Spirituality and Religion
Spiritual and religious imagery are frequently the subjects of Haitian art. Catholic themes are based on biblical stories and religious references inspired by Vodou, the Afro-diasporic religion practiced by Haitians both on and off the island. Many artists featured in the exhibition practiced both religions and depicted their ceremonies, rituals, and celebrations. Mid-twentieth-century Haitian aesthetics emerged from the peasant and the urban lower classes. Many artists began their careers painting walls of Vodou temples and ritual objects, and others painted murals in Catholic Churches. After the Revolution, the newly formed elite adopted French manners and culture, and consequently, Catholicism remains Haiti’s official religion.
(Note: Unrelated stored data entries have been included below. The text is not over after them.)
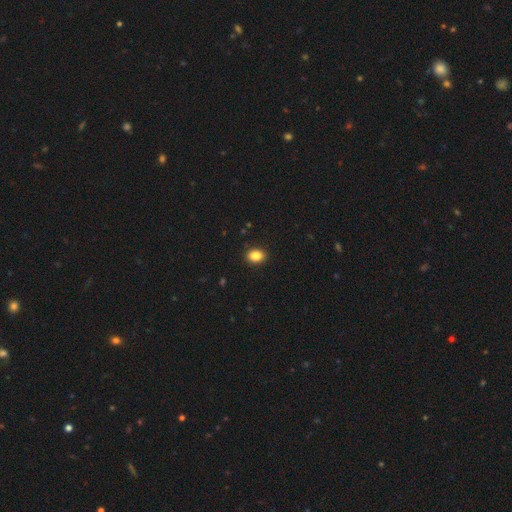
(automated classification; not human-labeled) Q: Smooth or featured?
A: smooth (86%); runner-up: star or artifact (9%)
Q: How rounded?
A: in between (71%); runner-up: round (28%)
Q: Merging?
A: none (91%); runner-up: minor disturbance (7%)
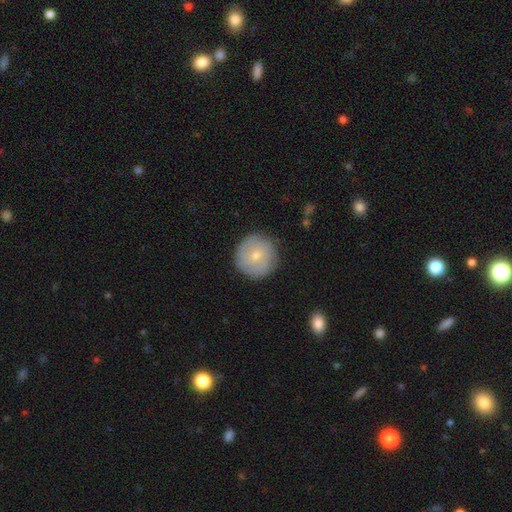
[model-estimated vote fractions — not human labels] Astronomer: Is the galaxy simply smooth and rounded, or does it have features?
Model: smooth — 61%.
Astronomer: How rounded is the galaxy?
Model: round — 94%.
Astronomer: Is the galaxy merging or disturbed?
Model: none — 86%.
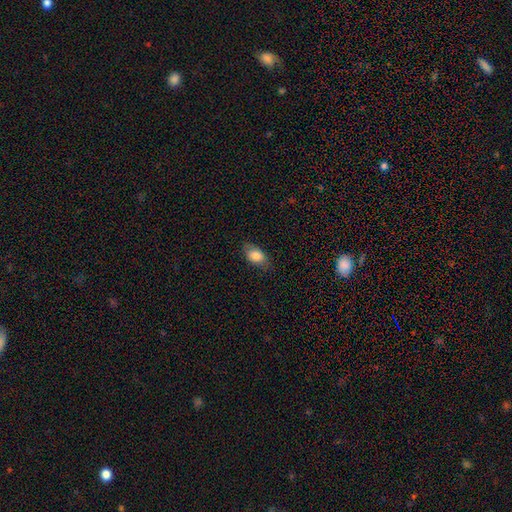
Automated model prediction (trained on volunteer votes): The model was most divided on "merging": none: 78%, minor disturbance: 17%, major disturbance: 4%, merger: 1%. More confident: how rounded — in between (88%); smooth or featured — smooth (82%).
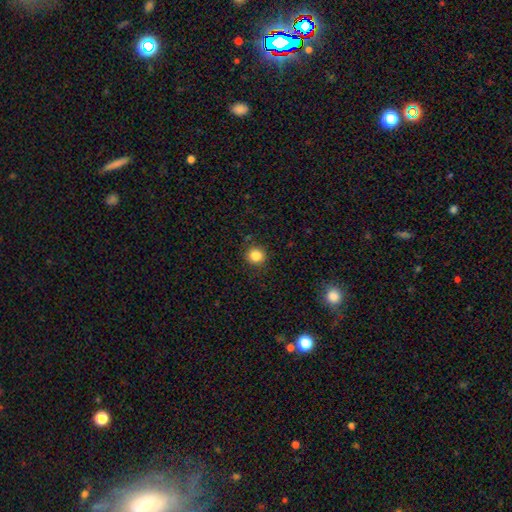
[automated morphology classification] smooth_or_featured: smooth (p=0.84) [alt: star or artifact p=0.11]
how_rounded: round (p=0.93) [alt: in between p=0.07]
merging: none (p=0.90) [alt: minor disturbance p=0.07]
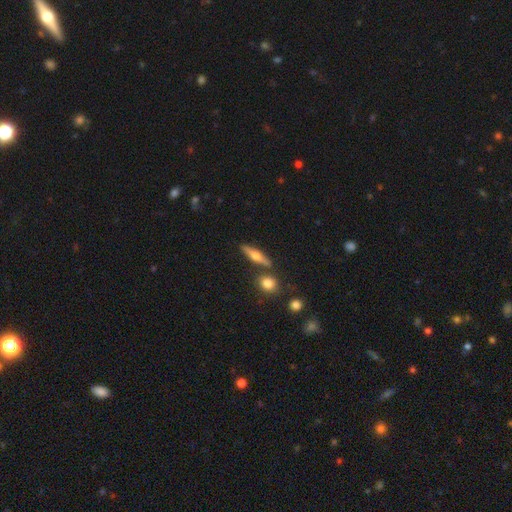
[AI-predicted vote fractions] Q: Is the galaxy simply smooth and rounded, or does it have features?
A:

Vodou is a syncretic religion created from the combination of tribal beliefs from Congo, Angola, Dahomey, and Yoruba, which provides a powerful unifying force on the island. Its practice excites the active and performative participation of its followers expressed in music, dance, and possession. There are over one thousand spirits who share human traits and are identified by specific colors and designs. One of the most common symbols is the veves, found on temple walls and painted on the ground during Vodou ceremonies. Other images are more subtle and refer to religious cosmologies and the world of the ancestors in symbolic ways by tracing veves or representing the spirits in the form of birds and plants. Respect for nature is essential for spiritual harmony and expressed in the remarkable details of Haitian painting.